**What the exercise asks:** Check every line of the material below, and show those that contain "healthyeating".

<<<<

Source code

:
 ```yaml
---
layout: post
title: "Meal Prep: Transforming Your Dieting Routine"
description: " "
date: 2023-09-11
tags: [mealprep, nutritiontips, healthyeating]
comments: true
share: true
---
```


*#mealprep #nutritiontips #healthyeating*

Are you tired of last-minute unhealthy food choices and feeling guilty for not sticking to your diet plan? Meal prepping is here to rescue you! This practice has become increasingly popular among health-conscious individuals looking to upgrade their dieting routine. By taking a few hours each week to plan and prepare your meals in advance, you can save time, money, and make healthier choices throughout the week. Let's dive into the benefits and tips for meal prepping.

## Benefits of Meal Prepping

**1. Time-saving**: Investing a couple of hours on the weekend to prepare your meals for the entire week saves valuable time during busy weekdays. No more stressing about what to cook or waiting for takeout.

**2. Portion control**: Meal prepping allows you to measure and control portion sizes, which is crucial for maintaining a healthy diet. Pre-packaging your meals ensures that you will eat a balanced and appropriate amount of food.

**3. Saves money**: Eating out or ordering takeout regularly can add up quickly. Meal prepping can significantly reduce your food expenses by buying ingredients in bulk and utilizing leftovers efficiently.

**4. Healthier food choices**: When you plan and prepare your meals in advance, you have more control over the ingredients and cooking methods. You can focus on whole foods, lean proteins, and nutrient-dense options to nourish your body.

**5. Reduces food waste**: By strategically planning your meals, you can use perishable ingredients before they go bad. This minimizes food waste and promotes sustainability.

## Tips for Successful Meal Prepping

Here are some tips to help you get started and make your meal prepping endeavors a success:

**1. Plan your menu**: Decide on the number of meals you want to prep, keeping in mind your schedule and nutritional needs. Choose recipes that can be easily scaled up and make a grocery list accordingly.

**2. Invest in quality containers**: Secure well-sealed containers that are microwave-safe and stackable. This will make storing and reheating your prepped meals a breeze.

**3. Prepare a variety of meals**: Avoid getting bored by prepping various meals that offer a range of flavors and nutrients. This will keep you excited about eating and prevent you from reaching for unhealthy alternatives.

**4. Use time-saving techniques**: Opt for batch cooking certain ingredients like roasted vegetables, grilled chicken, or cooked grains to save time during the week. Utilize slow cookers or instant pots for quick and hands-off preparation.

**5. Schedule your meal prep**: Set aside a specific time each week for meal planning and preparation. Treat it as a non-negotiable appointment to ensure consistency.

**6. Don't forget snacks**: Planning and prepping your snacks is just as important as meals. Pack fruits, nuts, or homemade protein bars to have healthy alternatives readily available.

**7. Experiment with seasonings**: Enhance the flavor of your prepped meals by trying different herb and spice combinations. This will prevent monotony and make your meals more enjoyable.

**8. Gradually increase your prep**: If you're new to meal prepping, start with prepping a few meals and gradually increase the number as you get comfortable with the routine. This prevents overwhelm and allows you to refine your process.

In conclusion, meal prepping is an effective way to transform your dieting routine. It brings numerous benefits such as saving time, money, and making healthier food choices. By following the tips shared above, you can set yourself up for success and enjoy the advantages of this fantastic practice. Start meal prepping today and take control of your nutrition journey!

>>>>

**Answer to this task:**
tags: [mealprep, nutritiontips, healthyeating]
*#mealprep #nutritiontips #healthyeating*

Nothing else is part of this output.